CEA is a cell surface glycoprotein and intercellular adhesion protein that is often increased in abundance and unrestricted in spatial expression in cancer cells (22). CEA was originally described as an oncofetal protein in colon carcinoma cells. During the early weeks of gestation, the human embryonic intestine is multilayered and exhibits CEA expression in adjacent cell membranes when cells develop in multilayered arrays. At later times in gestation and in the adult, the colonocytes form a palisaded monolayer and CEA is localized to the apical luminal membrane (23). In the current studies, HD6-4V cells could not polarize and expressed CEA molecules all over the cell surface. When HD6-4V cells aggregated in multilayered cell arrays, they expressed CEA at points of contact where CEA mediated intercellular adhesion, reproducing the embryonic phenotype.
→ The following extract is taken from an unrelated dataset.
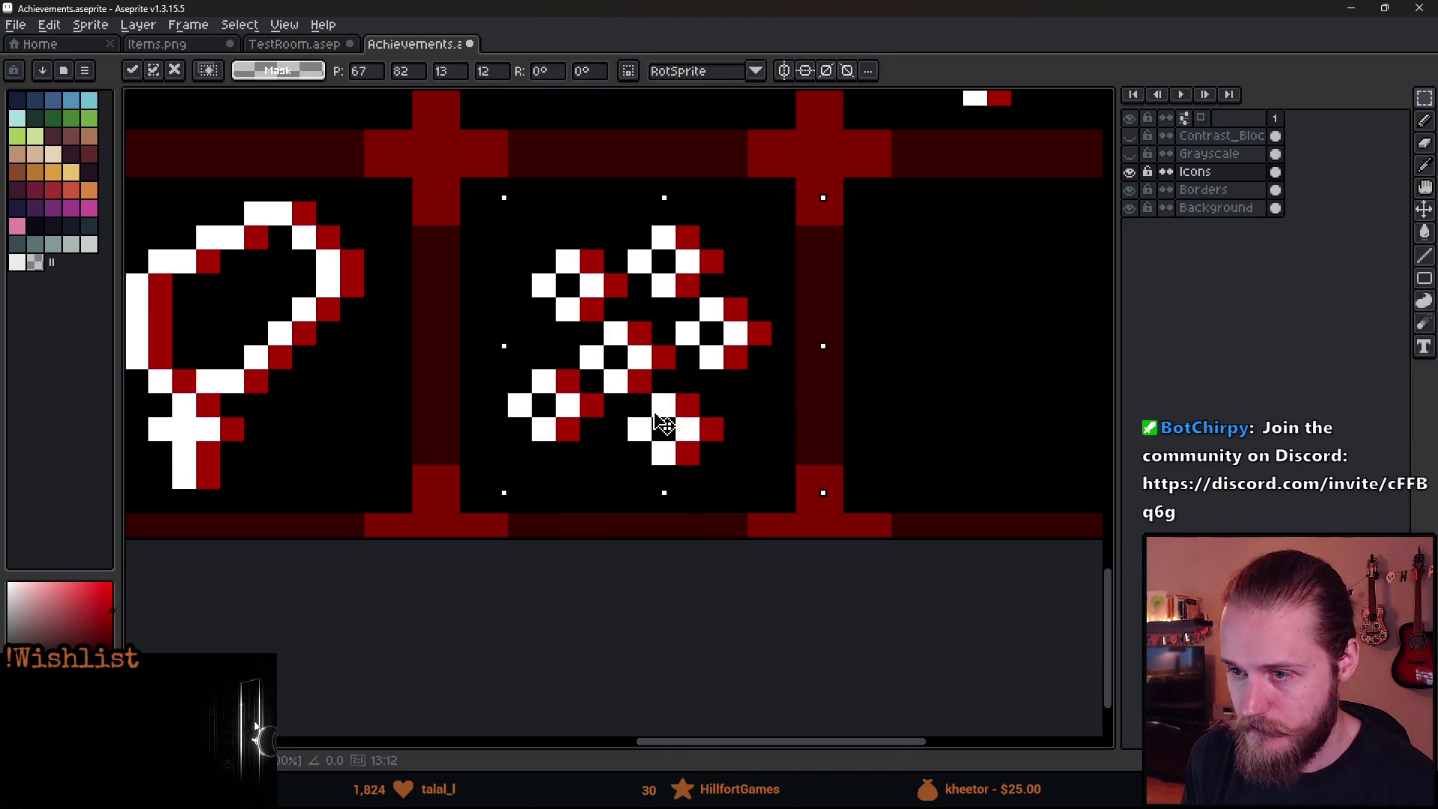
drag(649, 417, 657, 418)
CEA is known to enhance experimental metastasis (24), probably through its capacity to mediate cell adhesion. CEA injected intravenously into nude mice before injection of tumor cells with low metastatic potential enhanced metastasis by increasing the retention of such tumor cells within the liver and lungs 4 h after intrasplenic injection (25). A strong correlation was found between formation of metastases and early retention of tumor cells after injection. Cell aggregates formed by cell surface CEA molecules may more readily implant in sites of metastasis than single cells. CEA mediated homotypic aggregation of LS-180 colon carcinoma cells (23) and indirectly mediated colon carcinoma attachment to collagen (9) probably because of its adhesive cell to cell properties. The familiar pattern of colon carcinoma cell multilayered growth may result, at least in part, from the adhesive properties of overexpressed and inappropriately localized CEA.